Your task: Scan the material for "center". Copy every line it appears in.

Provided material:
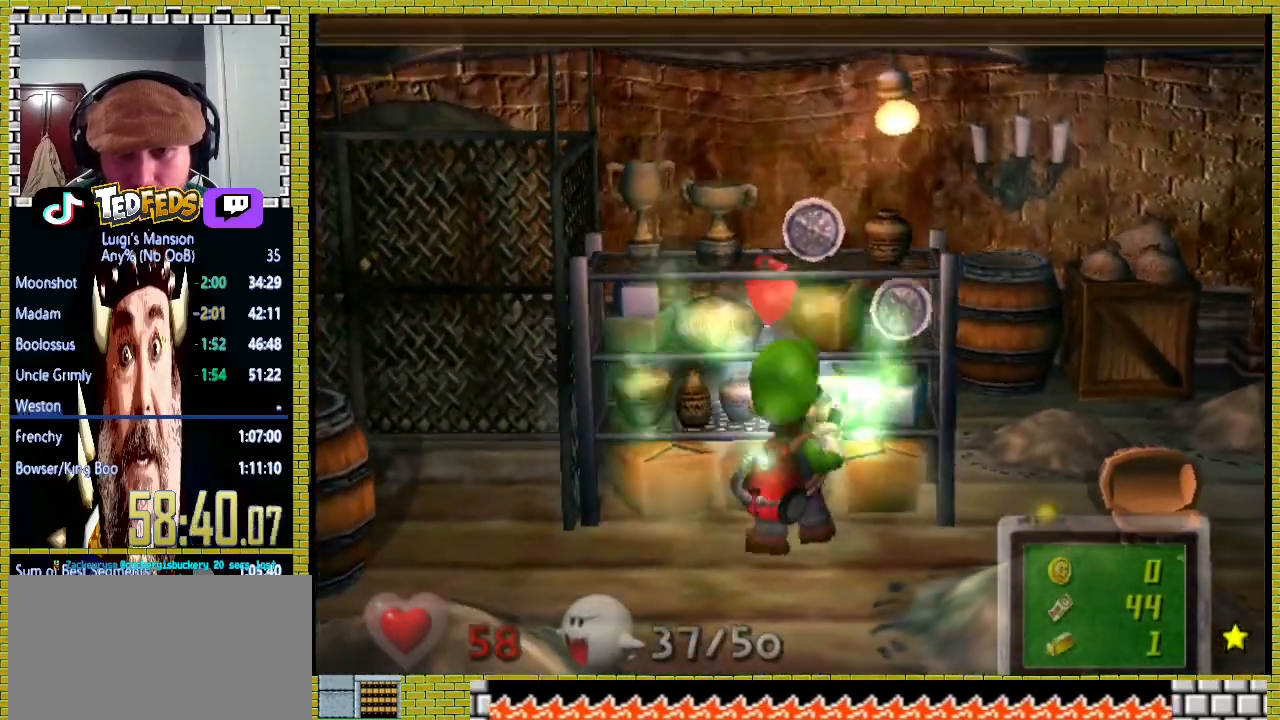
{"dt_ms": 500, "buttons": [], "left_stick": "center", "right_stick": "center", "events": [[300, "left_stick", "right"], [433, "left_stick", "center"]]}
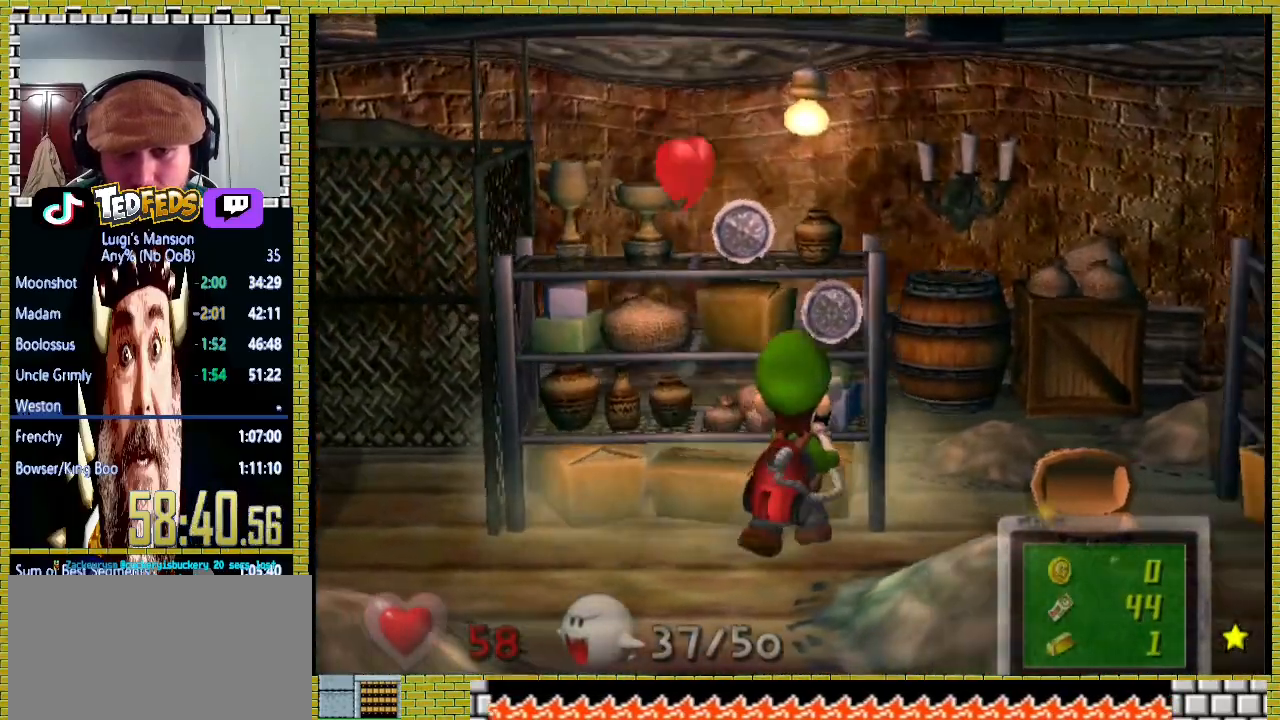
{"dt_ms": 500, "buttons": [], "left_stick": "right", "right_stick": "up-right", "events": [[33, "left_stick", "right"], [167, "right_stick", "right"], [233, "right_stick", "up-right"], [300, "left_stick", "down"], [433, "left_stick", "right"]]}
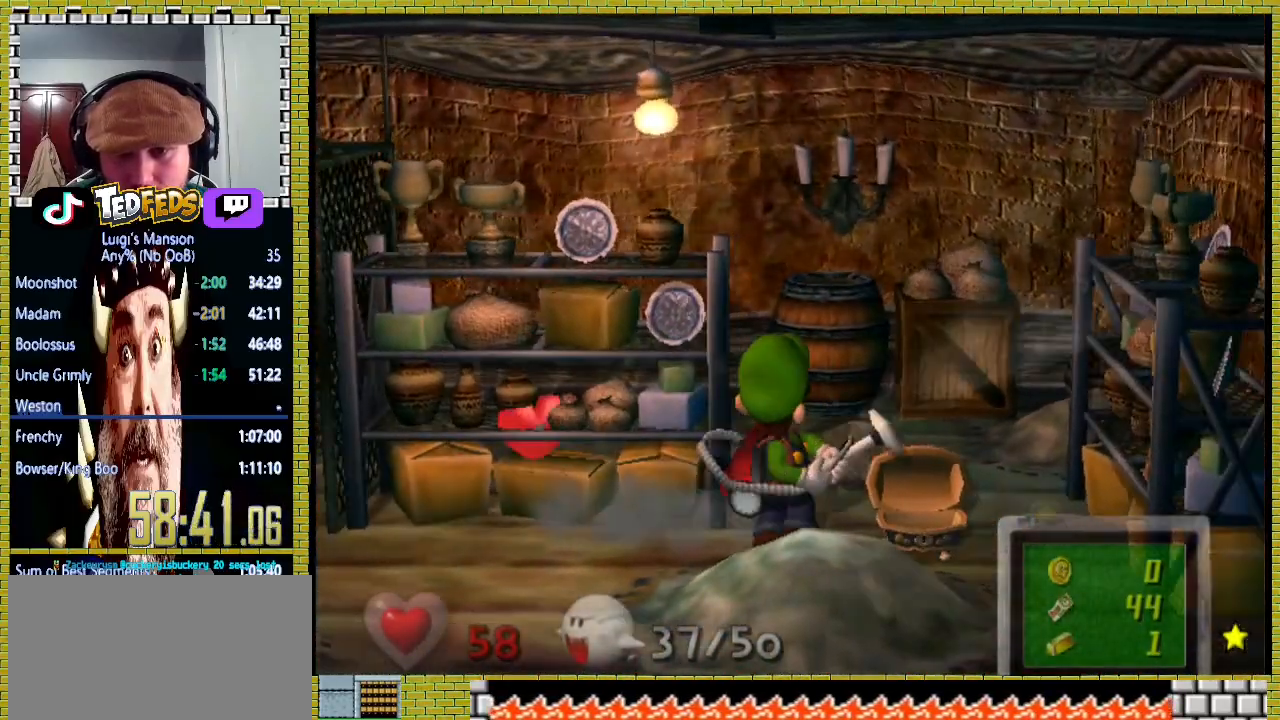
{"dt_ms": 500, "buttons": [], "left_stick": "center", "right_stick": "center", "events": [[167, "right_stick", "center"], [200, "left_stick", "center"], [300, "left_stick", "right"], [400, "left_stick", "center"]]}
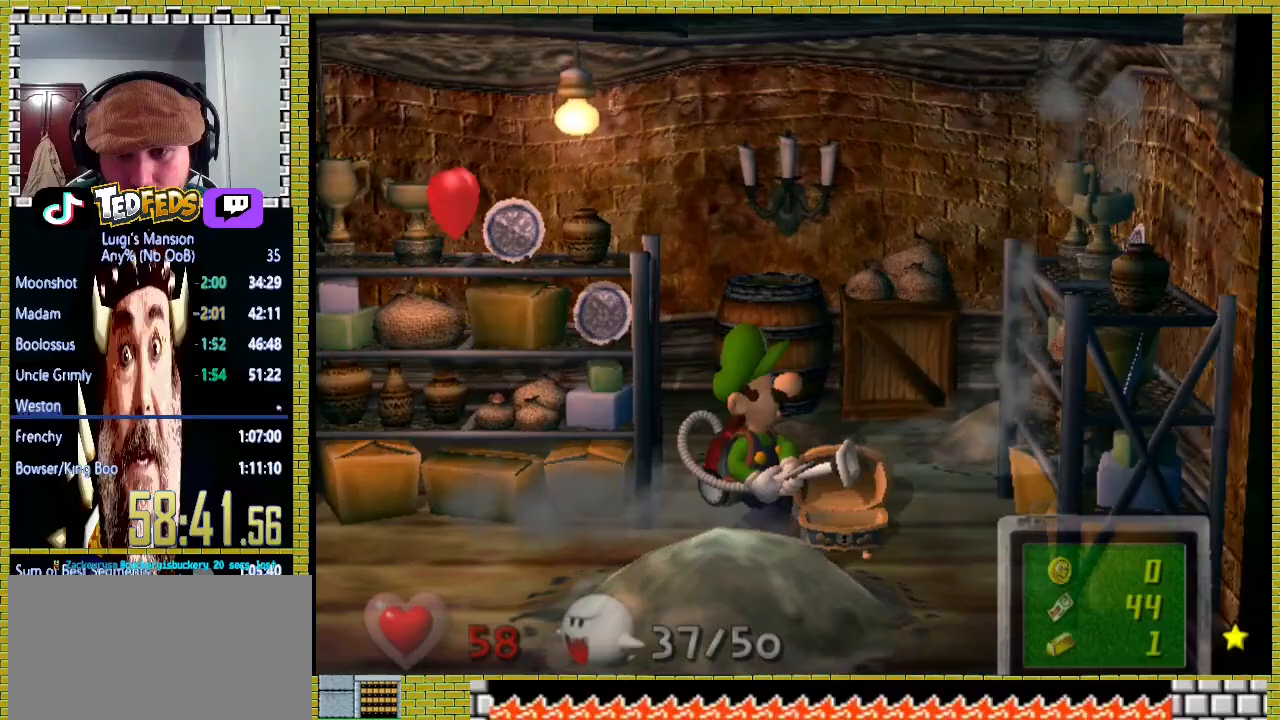
{"dt_ms": 500, "buttons": [], "left_stick": "center", "right_stick": "center", "events": []}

Solved problem:
{"dt_ms": 500, "buttons": [], "left_stick": "center", "right_stick": "center", "events": [[300, "left_stick", "right"], [433, "left_stick", "center"]]}
{"dt_ms": 500, "buttons": [], "left_stick": "center", "right_stick": "center", "events": [[167, "right_stick", "center"], [200, "left_stick", "center"], [300, "left_stick", "right"], [400, "left_stick", "center"]]}
{"dt_ms": 500, "buttons": [], "left_stick": "center", "right_stick": "center", "events": []}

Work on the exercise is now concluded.